Many of us work for companies or dioceses or parishes that have a mission statement or a vision statement; sometimes these can be ‘holy hopes’ written by a committee and then forgotten, but sometimes they are the very core of an organisation and are ‘owned’ by all stakeholders.  The Beatitudes are Jesus’ mission statement, they reflect the very heart of Jesus.  So, as stewards, as followers of Jesus, part of his ‘committee’ if we find that image helpful, we too should try to live these eight statements as both our vision and our mission.  Ultimately, stewardship is a way of life lived gratefully for all that God has given to us; all the ways in which God has blessed our lives, for that is the meaning of beatitude. 

We live in a society where success appears to be the heart of all that is good.  The eight beatitudes offer us a counter-cultural approach, where humility and mourning and gentleness and peacefulness etc. are what is blessed.  These are gifts from God that we are called to steward; they lead us to a life lived in integrity and honesty.  What we hear and what we learn from Jesus’ identification of who is blessed is something for us to hold at the very heart of our discipleship.  Yet these beatitudes are paradoxical – the first, for example telling us ‘Blessed are the poor in spirit’, yet who among us would choose that?!  Poverty of spirit has a gift to offer us; it can teach us not to rely on ourselves, but to rely on God.  It invites us to be grateful to God for the blessings we receive in our poverty. 
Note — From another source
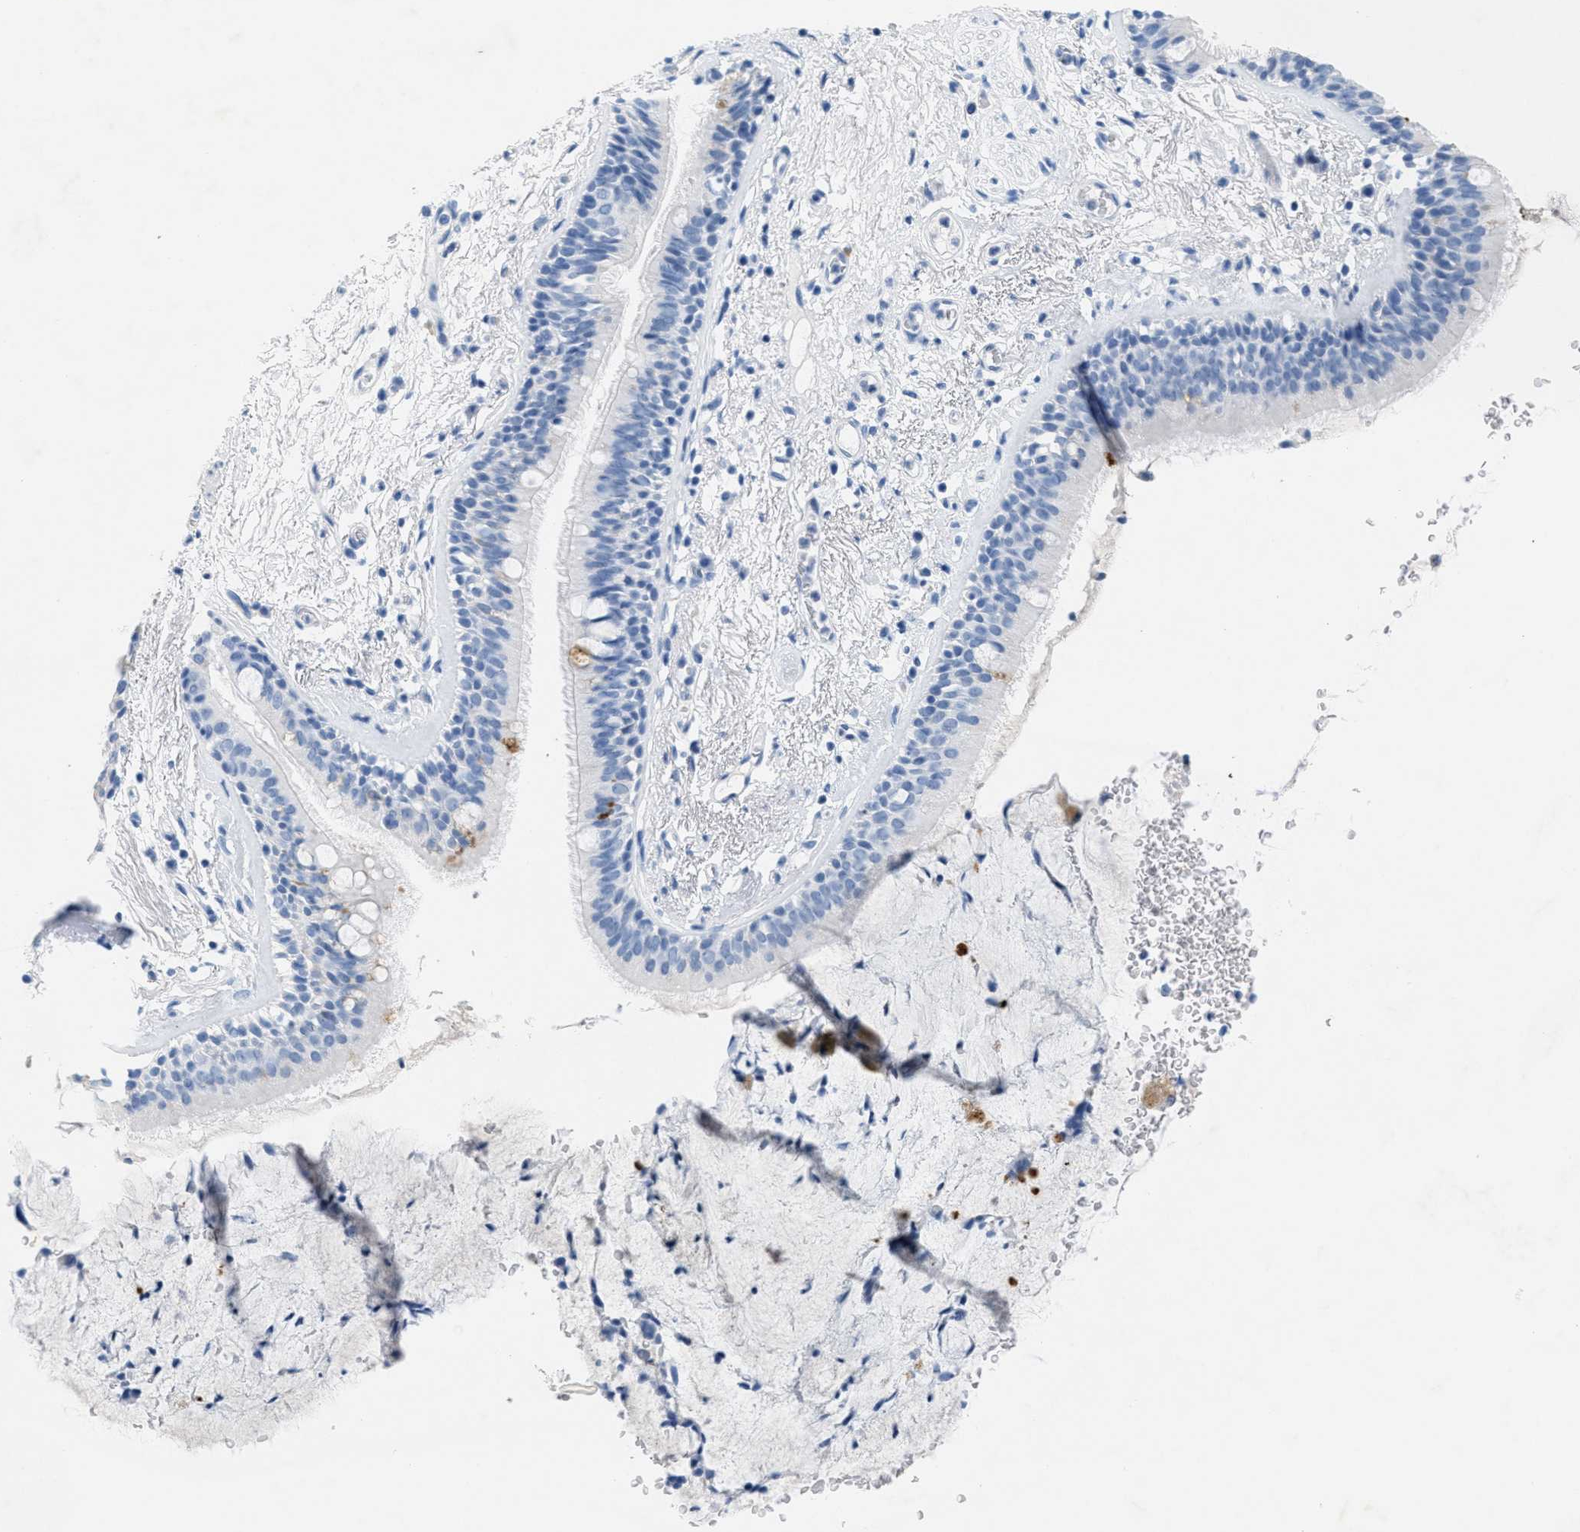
{"staining": {"intensity": "moderate", "quantity": "<25%", "location": "cytoplasmic/membranous"}, "tissue": "bronchus", "cell_type": "Respiratory epithelial cells", "image_type": "normal", "snomed": [{"axis": "morphology", "description": "Normal tissue, NOS"}, {"axis": "topography", "description": "Cartilage tissue"}], "caption": "Protein staining reveals moderate cytoplasmic/membranous staining in about <25% of respiratory epithelial cells in benign bronchus. Nuclei are stained in blue.", "gene": "GPM6A", "patient": {"sex": "female", "age": 63}}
An invitation might be to take eight days and pray each of these beatitudes in turn, listening to Jesus speak each one to us and seeing where the truth of where we are living each one is in our own lives.  We might also think of those identified in each beatitude (the poor in spirit, those who mourn, the meek, those who hunger and thirst for righteousness, the merciful, the pure in heart, the peacemakers, those who are persecuted because of righteousness).  These are the people who reflect God to us through the ways in which God has extravagantly blessed them.  In what ways am I called to reflect these blessings?  Praying these beatitudes may be a step to becoming and being a more faithful steward in response to the fact that we are all truly blessed by God.